Marissa Mayer, a Google leader for 13 years, will be Yahoo's next CEO — joining the small group of female chiefs in Silicon Valley. As the company's 20th employee, Marissa was Google's first female engineer. She was responsible for the clean look of Google's popular products: the simple white search homepage, Gmail, Google News, and Google Images.
A leader for women in the technology industry, Marissa told The New York Times that Yahoo was "one of the best brands of the Internet." Even more exciting? Marissa and husband Zachary Bogue are expecting their first child — she's currently six months pregnant with a baby boy!
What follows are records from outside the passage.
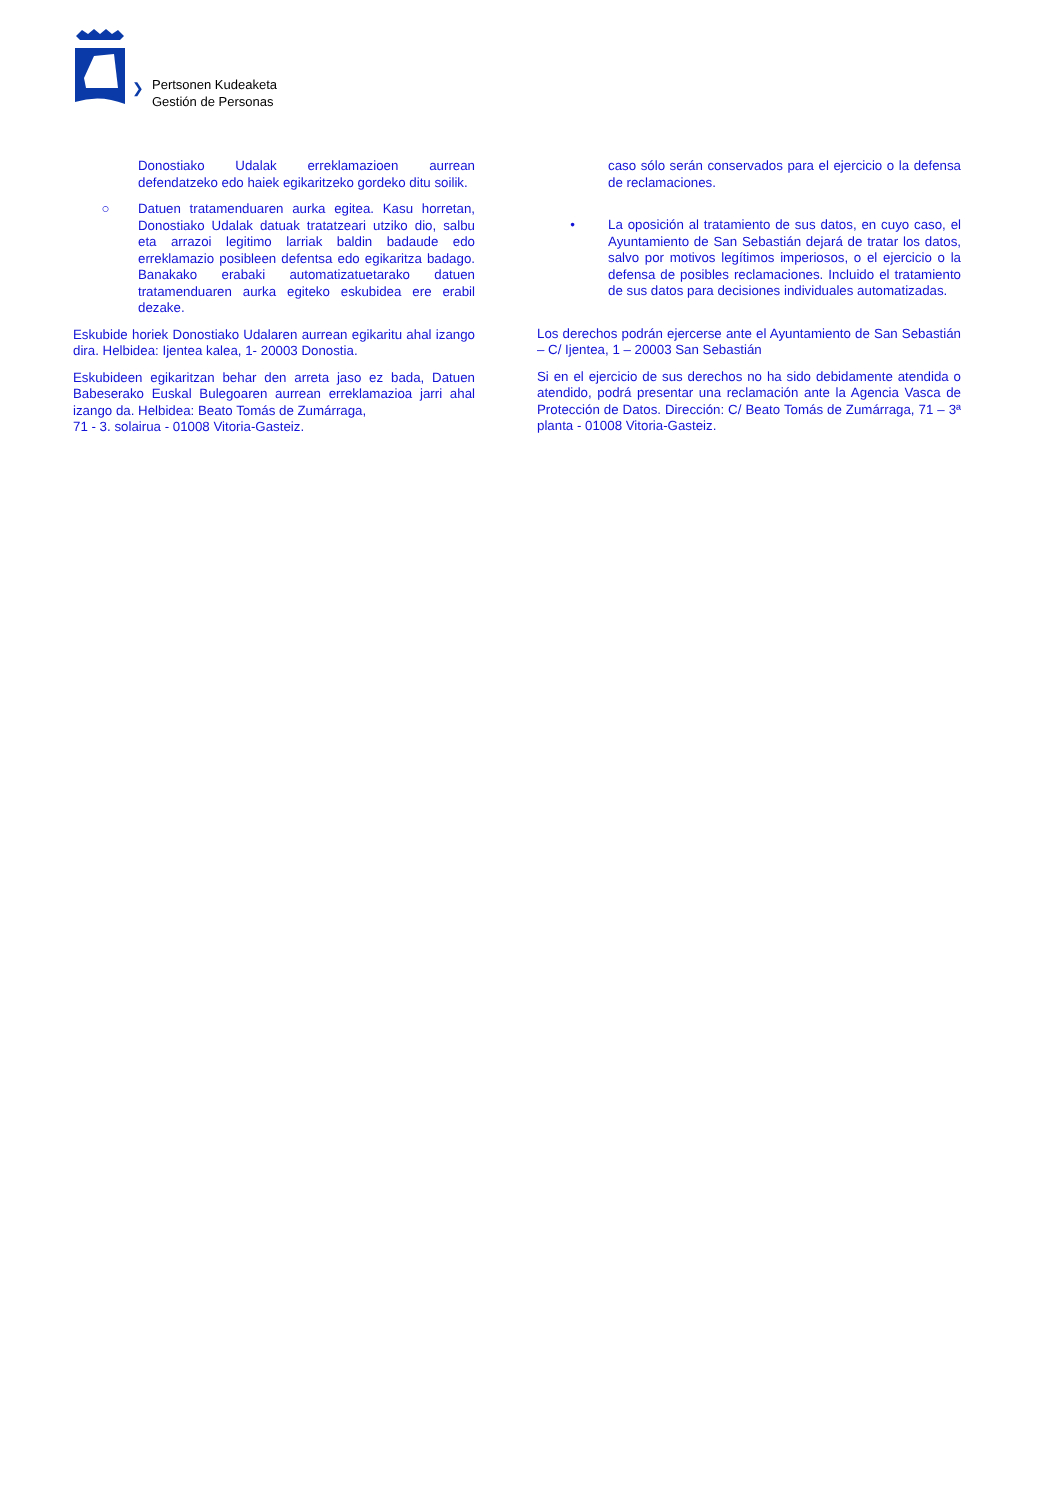❯
Pertsonen Kudeaketa
Gestión de Personas
Donostiako Udalak erreklamazioen aurrean defendatzeko edo haiek egikaritzeko gordeko ditu soilik.
○ Datuen tratamenduaren aurka egitea. Kasu horretan, Donostiako Udalak datuak tratatzeari utziko dio, salbu eta arrazoi legitimo larriak baldin badaude edo erreklamazio posibleen defentsa edo egikaritza badago. Banakako erabaki automatizatuetarako datuen tratamenduaren aurka egiteko eskubidea ere erabil dezake.
Eskubide horiek Donostiako Udalaren aurrean egikaritu ahal izango dira. Helbidea: Ijentea kalea, 1- 20003 Donostia.
Eskubideen egikaritzan behar den arreta jaso ez bada, Datuen Babeserako Euskal Bulegoaren aurrean erreklamazioa jarri ahal izango da. Helbidea: Beato Tomás de Zumárraga,
71 - 3. solairua - 01008 Vitoria-Gasteiz.
caso sólo serán conservados para el ejercicio o la defensa de reclamaciones.
• La oposición al tratamiento de sus datos, en cuyo caso, el Ayuntamiento de San Sebastián dejará de tratar los datos, salvo por motivos legítimos imperiosos, o el ejercicio o la defensa de posibles reclamaciones. Incluido el tratamiento de sus datos para decisiones individuales automatizadas.
Los derechos podrán ejercerse ante el Ayuntamiento de San Sebastián – C/ Ijentea, 1 – 20003 San Sebastián
Si en el ejercicio de sus derechos no ha sido debidamente atendida o atendido, podrá presentar una reclamación ante la Agencia Vasca de Protección de Datos. Dirección: C/ Beato Tomás de Zumárraga, 71 – 3ª planta - 01008 Vitoria-Gasteiz.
Not familiar with the newly appointed CEO? Learn more about the woman who'll be leading an Internet legend below:
- She bought her first computer in college, where she was studying to be a pediatric neurosurgeon, then switched to a unique mix of courses only offered at Stanford: symbolic systems — a blend of psychology, linguistics, philosophy, and computer science.
- Following her 14 job offers after graduation, Marissa created a matrix, ranking each position on salary, location, chance of success, lifestyle, career trajectory, and happiness. She then recruited an economist to help her analyze her data and spent hours charting pros and cons with her friend before deciding which offer to accept.
See the rest of the list — including some sound career advice for women — after the jump.
- She figures that only 15 to 17 percent of Silicon Valley programmers are women, and she blames this low number on the tech industry's bad image and misrepresented idea of what a "geek" really is: "The stereotype of that very complete and rigid picture of what being a computer scientist means really hurts people's understanding and ability to identify with the role and say, 'Yes, this is something I can be in and want to be in.'"
- She has some smart advice for women who are looking for careers in the tech industry: "Work with the smartest people you can find, do something you're not ready to do, find an environment in which you're very comfortable so you can find your voice, and work for someone who believes in you — because when they believe in you, they'll invest in you."